**Fragmento del documento**
▬▬▬

Tradicionalmente, en nuestro sector, al igual que en otros, el oficio se aprendía desde joven, con la figura del aprendiz que, de la mano de maestros del oficio o profesionales con experiencia, daba los primeros pasos para llegar a dominar un oficio.
Sin embargo, en los últimos años, y especialmente después de la fuerte crisis que sufrió el sector a partir de 2008, se ha reducido drásticamente la incorporación de jóvenes al sector, lo que ha generado un vacío generacional. Hoy en día, tenemos una media de edad de 45 años, y los trabajadores menores de 25 años no llegan a representar el 10% del sector.
Con la voluntad de recuperar y volver a atraer a los jóvenes, empresas, entidades del sector y Administraciones buscan fórmulas para poner en valor un sector que ha evolucionado y mejorado notablemente las condiciones de trabajo y las opciones de desarrollo profesional que puede ofrecer.
El freno de la legislación
No obstante, ya no podemos recurrir a la antigua fórmula de incorporar directamente al aprendiz en el centro de trabajo, en nuestro caso, en la obra, para guiarlo en un proceso práctico de aprendizaje. Por un lado, a nivel normativo, se considera que desarrollamos una actividad especialmente peligrosa, y aunque no se impedía el acceso a jóvenes de 16 y 17 años, los requerimientos legales y administrativos dificultaban enormemente el proceso. Para rematar la situación, con la entrada en vigor del VII Convenio General del Sector, desde septiembre de 2023 se prohíbe definitivamente el acceso laboral de menores de edad a las obras de construcción, salvo que sea bajo el amparo de un contrato de formación en alternancia.

▬▬▬

**Entradas extraídas**
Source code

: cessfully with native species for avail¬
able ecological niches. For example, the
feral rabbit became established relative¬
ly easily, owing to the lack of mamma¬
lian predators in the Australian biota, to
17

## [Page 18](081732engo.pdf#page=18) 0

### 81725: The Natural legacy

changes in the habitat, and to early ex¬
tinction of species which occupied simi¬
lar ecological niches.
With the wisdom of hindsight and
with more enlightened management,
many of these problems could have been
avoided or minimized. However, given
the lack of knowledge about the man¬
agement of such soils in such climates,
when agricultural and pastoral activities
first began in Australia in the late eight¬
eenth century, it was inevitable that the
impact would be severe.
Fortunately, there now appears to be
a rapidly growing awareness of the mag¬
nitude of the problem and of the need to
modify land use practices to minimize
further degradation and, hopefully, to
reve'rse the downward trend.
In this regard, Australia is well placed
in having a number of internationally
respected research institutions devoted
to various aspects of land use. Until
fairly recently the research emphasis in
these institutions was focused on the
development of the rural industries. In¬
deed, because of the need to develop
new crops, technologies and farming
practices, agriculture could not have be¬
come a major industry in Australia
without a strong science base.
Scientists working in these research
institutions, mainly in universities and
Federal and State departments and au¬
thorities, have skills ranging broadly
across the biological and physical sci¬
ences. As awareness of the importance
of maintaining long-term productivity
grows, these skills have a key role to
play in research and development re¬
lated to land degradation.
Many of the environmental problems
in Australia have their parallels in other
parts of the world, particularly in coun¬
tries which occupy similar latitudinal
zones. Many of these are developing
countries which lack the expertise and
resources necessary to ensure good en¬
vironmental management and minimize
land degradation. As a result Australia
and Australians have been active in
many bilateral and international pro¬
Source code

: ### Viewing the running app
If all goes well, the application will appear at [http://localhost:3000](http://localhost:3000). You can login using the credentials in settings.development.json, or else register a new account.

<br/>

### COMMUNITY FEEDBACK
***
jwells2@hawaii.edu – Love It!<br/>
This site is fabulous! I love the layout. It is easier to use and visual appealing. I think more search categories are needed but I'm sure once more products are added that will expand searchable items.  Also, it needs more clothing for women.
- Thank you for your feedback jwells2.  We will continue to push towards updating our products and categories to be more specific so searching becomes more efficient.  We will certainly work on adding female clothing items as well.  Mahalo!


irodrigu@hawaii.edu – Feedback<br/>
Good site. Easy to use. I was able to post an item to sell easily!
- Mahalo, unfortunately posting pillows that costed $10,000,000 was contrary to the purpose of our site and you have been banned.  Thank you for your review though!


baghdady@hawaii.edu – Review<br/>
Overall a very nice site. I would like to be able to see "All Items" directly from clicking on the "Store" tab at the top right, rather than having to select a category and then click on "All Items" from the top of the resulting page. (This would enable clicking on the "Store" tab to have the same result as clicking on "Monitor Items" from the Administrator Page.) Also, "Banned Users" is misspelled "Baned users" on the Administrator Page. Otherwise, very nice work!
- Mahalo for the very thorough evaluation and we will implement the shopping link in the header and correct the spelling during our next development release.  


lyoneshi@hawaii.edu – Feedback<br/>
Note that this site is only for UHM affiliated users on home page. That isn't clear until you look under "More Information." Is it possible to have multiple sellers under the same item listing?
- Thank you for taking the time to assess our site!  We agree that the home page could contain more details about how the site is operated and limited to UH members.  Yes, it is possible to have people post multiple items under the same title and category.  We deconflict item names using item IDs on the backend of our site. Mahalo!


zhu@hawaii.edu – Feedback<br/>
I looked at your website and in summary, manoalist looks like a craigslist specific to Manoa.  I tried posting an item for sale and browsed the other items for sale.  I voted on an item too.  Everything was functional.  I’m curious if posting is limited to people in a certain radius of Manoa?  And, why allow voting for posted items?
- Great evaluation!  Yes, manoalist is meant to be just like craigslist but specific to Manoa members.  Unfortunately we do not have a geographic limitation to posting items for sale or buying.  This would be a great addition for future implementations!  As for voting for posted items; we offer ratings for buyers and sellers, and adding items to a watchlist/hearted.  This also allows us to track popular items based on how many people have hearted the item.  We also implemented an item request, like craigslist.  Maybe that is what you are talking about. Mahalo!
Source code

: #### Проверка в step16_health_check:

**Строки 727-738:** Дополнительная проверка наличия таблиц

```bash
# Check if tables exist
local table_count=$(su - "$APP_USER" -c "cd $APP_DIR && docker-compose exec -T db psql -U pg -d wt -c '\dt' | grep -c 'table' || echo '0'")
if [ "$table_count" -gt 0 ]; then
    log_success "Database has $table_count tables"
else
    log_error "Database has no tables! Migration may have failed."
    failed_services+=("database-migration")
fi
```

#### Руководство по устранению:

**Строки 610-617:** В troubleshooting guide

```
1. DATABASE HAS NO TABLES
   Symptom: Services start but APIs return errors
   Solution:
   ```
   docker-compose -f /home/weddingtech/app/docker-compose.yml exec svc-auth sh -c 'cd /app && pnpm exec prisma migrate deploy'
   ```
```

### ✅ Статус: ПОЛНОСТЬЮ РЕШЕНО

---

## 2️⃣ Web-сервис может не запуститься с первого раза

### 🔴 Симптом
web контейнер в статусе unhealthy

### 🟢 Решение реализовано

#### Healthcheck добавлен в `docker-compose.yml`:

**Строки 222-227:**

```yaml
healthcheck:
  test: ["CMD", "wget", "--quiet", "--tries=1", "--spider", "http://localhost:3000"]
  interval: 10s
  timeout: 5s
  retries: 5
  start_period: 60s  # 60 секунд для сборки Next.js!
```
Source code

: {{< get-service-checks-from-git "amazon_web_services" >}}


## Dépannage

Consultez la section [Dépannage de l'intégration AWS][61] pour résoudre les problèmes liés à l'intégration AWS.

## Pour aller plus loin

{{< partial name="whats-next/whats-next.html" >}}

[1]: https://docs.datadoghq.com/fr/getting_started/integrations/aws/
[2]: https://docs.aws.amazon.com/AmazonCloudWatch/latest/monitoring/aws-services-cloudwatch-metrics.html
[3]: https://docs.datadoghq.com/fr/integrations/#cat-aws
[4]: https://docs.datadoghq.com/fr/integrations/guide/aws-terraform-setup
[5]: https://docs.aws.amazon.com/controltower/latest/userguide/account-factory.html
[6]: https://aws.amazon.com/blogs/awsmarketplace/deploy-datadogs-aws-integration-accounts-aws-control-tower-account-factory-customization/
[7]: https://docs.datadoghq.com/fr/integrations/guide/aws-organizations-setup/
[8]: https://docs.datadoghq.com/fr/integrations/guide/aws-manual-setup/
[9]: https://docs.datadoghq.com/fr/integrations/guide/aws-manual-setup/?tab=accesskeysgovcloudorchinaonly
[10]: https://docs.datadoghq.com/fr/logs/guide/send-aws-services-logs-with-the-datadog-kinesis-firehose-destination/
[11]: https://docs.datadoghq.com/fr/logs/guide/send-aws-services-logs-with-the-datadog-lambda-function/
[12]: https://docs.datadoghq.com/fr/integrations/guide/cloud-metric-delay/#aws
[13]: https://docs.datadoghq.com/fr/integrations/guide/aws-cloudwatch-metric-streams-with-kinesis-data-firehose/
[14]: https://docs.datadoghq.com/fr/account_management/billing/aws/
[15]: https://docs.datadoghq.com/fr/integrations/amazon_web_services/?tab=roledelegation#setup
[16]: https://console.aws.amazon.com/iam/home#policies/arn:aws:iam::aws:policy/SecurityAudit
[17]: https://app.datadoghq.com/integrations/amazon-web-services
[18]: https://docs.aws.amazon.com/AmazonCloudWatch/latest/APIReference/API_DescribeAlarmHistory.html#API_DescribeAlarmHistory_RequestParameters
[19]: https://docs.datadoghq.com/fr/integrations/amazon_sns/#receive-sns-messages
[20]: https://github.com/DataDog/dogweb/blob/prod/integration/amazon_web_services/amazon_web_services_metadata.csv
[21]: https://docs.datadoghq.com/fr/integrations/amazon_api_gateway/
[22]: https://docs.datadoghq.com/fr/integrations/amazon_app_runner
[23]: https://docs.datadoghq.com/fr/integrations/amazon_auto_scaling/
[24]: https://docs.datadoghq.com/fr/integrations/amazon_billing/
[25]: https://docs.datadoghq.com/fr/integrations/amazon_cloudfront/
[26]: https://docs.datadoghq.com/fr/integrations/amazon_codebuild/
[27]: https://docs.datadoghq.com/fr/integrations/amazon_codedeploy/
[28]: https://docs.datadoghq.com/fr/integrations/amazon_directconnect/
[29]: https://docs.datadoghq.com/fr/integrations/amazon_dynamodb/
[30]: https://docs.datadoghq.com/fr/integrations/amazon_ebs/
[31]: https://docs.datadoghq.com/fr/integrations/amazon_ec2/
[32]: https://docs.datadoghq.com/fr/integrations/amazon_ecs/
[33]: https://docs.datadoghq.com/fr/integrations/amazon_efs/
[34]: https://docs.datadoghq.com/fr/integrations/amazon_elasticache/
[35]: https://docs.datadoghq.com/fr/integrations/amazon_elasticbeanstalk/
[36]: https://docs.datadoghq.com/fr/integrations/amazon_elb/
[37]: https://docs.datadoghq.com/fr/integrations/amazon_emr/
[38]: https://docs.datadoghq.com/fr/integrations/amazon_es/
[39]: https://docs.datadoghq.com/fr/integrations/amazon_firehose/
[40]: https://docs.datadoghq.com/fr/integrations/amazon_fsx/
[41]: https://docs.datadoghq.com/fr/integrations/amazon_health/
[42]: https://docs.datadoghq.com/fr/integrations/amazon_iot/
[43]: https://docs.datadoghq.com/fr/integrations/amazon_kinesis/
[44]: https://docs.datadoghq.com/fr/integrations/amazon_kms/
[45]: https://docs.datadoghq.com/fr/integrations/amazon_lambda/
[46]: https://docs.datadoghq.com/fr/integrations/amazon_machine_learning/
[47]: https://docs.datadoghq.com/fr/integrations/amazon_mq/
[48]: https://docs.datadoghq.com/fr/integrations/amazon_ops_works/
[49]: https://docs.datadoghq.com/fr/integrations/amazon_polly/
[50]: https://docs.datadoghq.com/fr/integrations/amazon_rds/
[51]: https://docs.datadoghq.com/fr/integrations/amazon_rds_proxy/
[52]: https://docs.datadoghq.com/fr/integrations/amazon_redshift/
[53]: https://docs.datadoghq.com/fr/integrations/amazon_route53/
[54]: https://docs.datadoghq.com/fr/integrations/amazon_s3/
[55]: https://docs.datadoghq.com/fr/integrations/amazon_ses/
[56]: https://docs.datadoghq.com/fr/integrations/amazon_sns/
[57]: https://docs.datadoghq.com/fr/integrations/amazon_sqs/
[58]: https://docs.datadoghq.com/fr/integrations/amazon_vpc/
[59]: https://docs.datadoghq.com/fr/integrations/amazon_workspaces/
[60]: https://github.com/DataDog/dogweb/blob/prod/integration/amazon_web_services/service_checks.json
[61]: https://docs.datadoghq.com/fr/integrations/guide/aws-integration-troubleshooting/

▬▬▬

**Problemas y tareas**
1 - Según el fragmento, ¿por qué ya no se puede meter al aprendiz directamente en la obra para enseñarle el oficio? Contéstalo en una a tres oraciones.
2 - Responde con datos del fragmento:
(a) ¿Cuál es la edad media en el sector hoy en día?
(b) ¿Qué porcentaje del sector representan los trabajadores menores de 25 años?
(c) ¿Desde cuándo se prohíbe definitivamente el acceso laboral de menores de edad a las obras?

**Soluciones de actividades**
1 - La normativa considera la construcción una actividad especialmente peligrosa, y los requisitos legales y administrativos ya complicaban mucho la entrada de jóvenes de 16 y 17 años. Además, desde septiembre de 2023 el VII Convenio General del Sector prohíbe que los menores de edad trabajen en las obras, salvo con un contrato de formación en alternancia.

2 -
(a) 45 años.
(b) No llegan al 10 %.
(c) Desde septiembre de 2023.